For years I had a chair I never sat in. “It’s the wrong color,” I said. “Pale blue and yellow. I can’t sit in a pastel chair.” So it sat by itself. Occasionally we piled blankets on it and yoga mats and meditation cushions. It took up quite a bit of space in the living room. It faced a window onto the busy street. For people-watching, it occupied prime real estate, but I didn’t sit in it. Nobody sat in it. “Those pastels,” I said.
I grew up in floral and pastel surroundings. My mother made slipcovers for all our chairs, and for reasons in line with the 1950s, she favored unobtrusive, non-declarative shades of green, blue and yellow. If roses were available against a background of beige, we sat on roses. I was in my late fifties before I understood that walls could be painted rich, deep colors and the house wouldn’t fall apart. We go to what we know, and other people are there to reroute us if we allow them to. I’m going to suggest we’re in a stubborn time in our country right now, simply because we keep going to what we think we know. And it does, to our surprise or satisfaction, keep producing the same outcomes. Until we reject those outcomes, we’ll continue to not sit in the pastel chair.

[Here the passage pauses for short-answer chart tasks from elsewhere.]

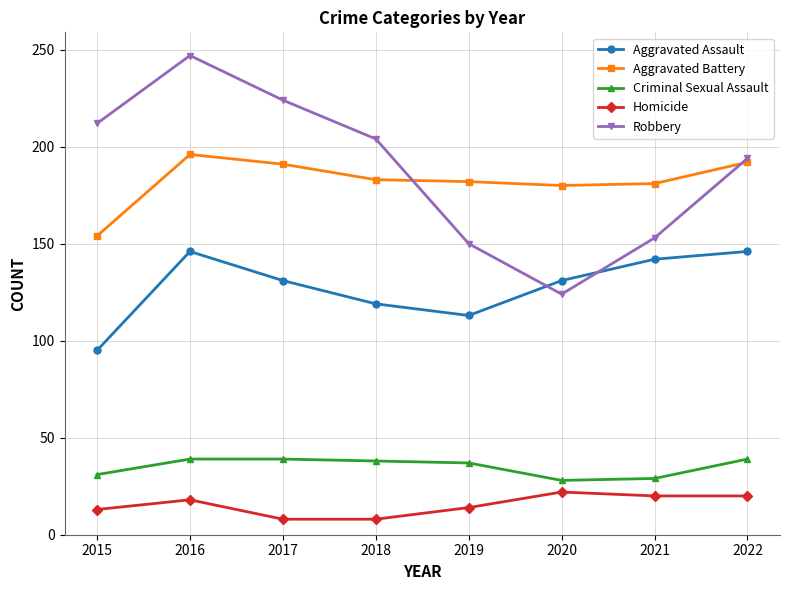

Which series has the largest total across all categories?

Robbery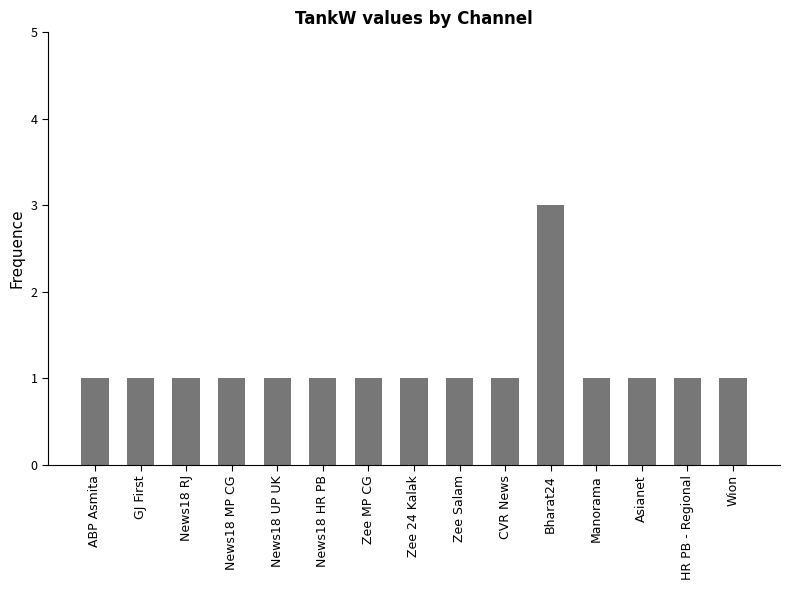

What is the sum of all values?

17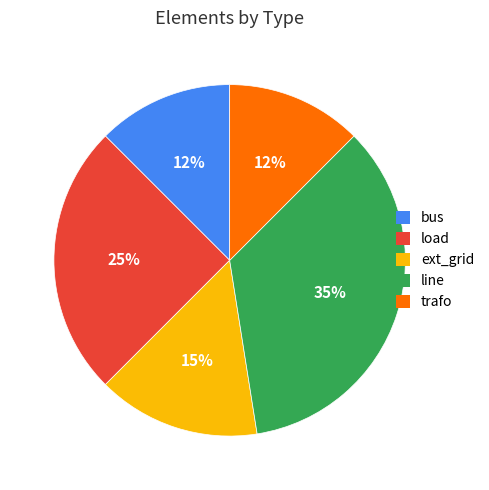

What is the largest slice in the pie chart?

line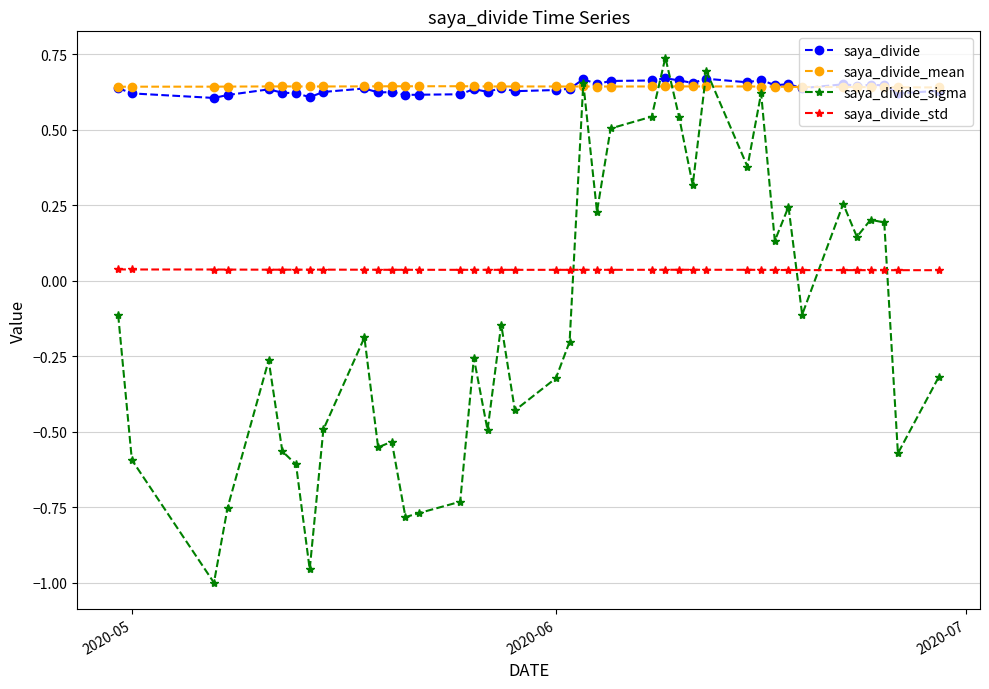

True or false: saya_divide_sigma and saya_divide cross at least once.

True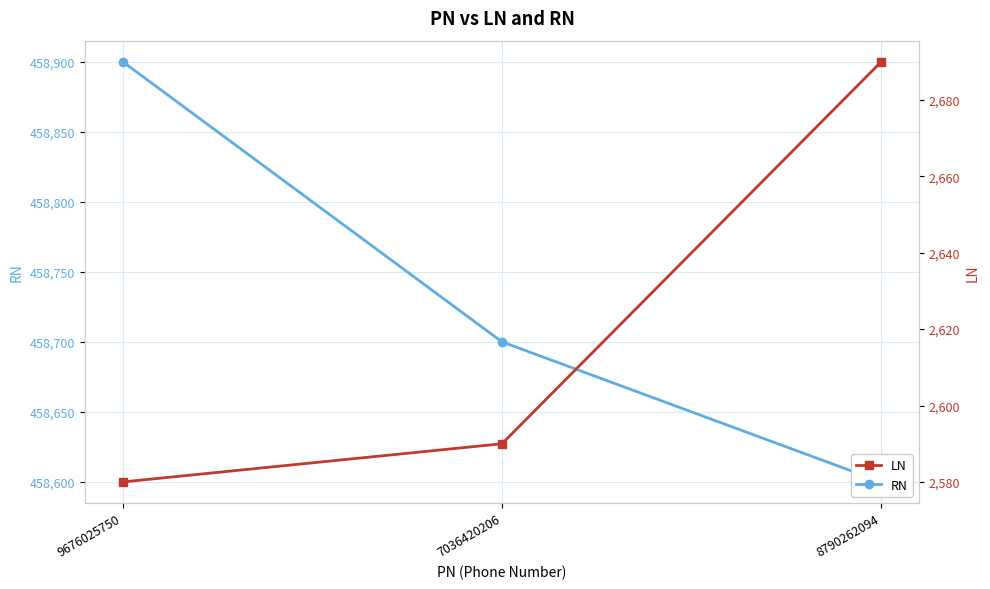

At which category does the chart reach its peak across all series?

9676025750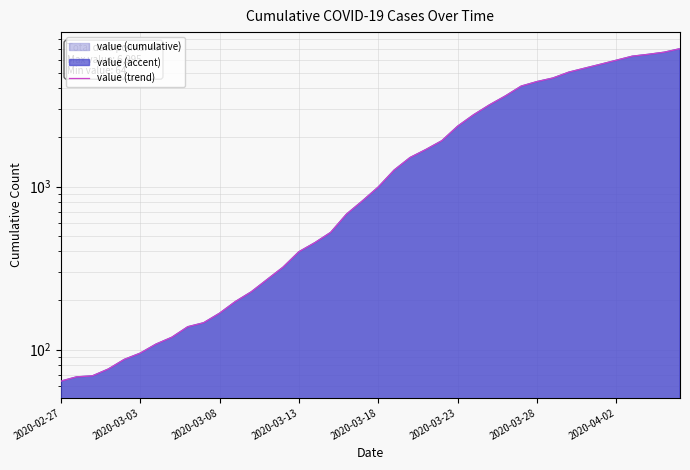

Reading left to right, what are all the values shown in this chart?

64	68	69	76	87	95	108	119	138	146	167	197	226	269	320	398	452	523	677	816	993	1261	1505	1686	1908	2344	2752	3165	3589	4125	4399	4625	5025	5314	5617	5947	6295	6460	6657	6995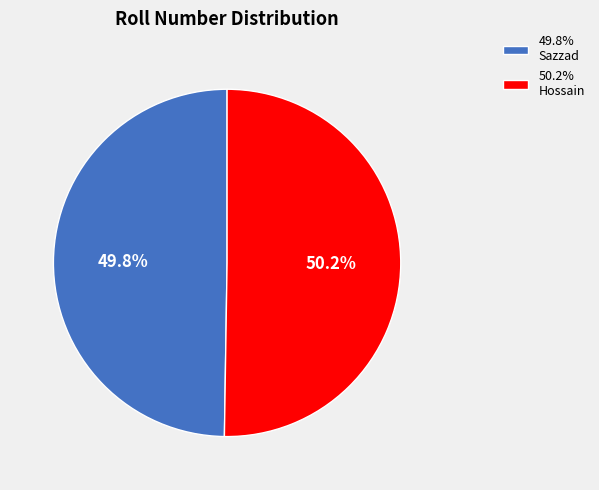

Is there a majority slice in this chart?

Yes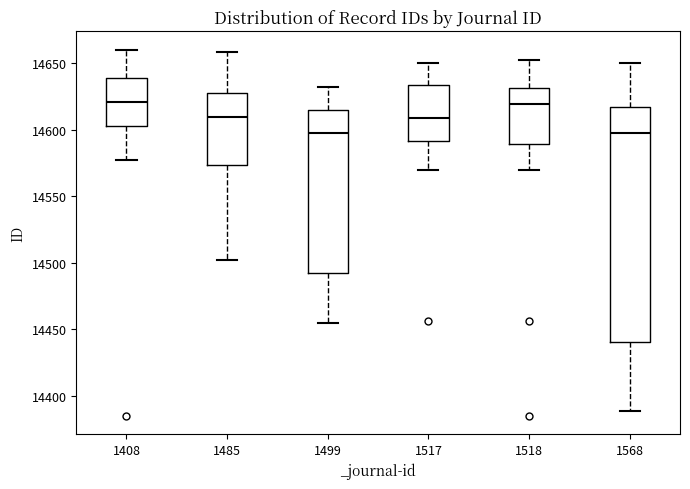

Reading left to right, transcribe this box plot: for each box, give where its median line is, the range the box spans, and where its two whiskers end, as read against the y-axis. The values are not printed on the chart, so give them approximately, as read against the axis.

1408: median 14620, box 14605 to 14640, whiskers 14575 to 14660
1485: median 14610, box 14575 to 14630, whiskers 14500 to 14660
1499: median 14600, box 14495 to 14615, whiskers 14455 to 14630
1517: median 14610, box 14590 to 14635, whiskers 14570 to 14650
1518: median 14620, box 14590 to 14630, whiskers 14570 to 14650
1568: median 14600, box 14440 to 14615, whiskers 14390 to 14650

My mother moved out of the ‘50s along with everyone else. I was in college when she started using Marimekko fabric. Marimekko designs had big bold shapes, often in black and white, or a red or bright orange—seldom blue and green, and never yellow. In her own clothes she moved on to natural-colored linens that were quiet without being pastel. As her children left home she began to take risks, to move into unknown territory, and I must say there was a deep beauty about her boldness. Boldness, I saw, didn’t have to be loud, didn’t have to shout; it was a frame of mind that dared to explore a new way of being. We, as American people, lack boldness at this moment. Our trenches have deepened over the last four years and we’re digging in, going with what we’re sure we know, living in a vanishing past. We’re operating out of fear, a great wealth of it, suppressed and gone awry. Change, yes, both noun and verb. Change!
When I moved away from the house in which the pastel chair ruled our lives, I astonished myself by taking the chair with me. With one amendment. I took it to the upholsterer and asked my friend, Lynne, to come with me to pick out colors. I wanted rerouting; the whole situation needed rerouting. I exercised boldness and together we chose a magnificent red, a red subtly laced with orange and black, without one trace of blue or yellow in it. This chair—The Red Chair, as I call it—is now the chair I sit in to write. This morning, thinking about America from my perch in The Red Chair, and feeling the last soft days of summer breezing in through the window, and watching the play of light in the apple tree just beyond the window, I felt settled for the first time in half a decade. I felt sorry instead of disbelieving and angry. I felt myself as part of a great unknowing, willing to unknow. It is the boldest move we can make, to give up our investment in a fixed present, a familiar present, whether comfortable or not, and launch into an unknown that does not promise one damn thing except the satisfaction of daring to explore a new way of being. If there’s a chair in the room, please do what needs to be done to sit in it.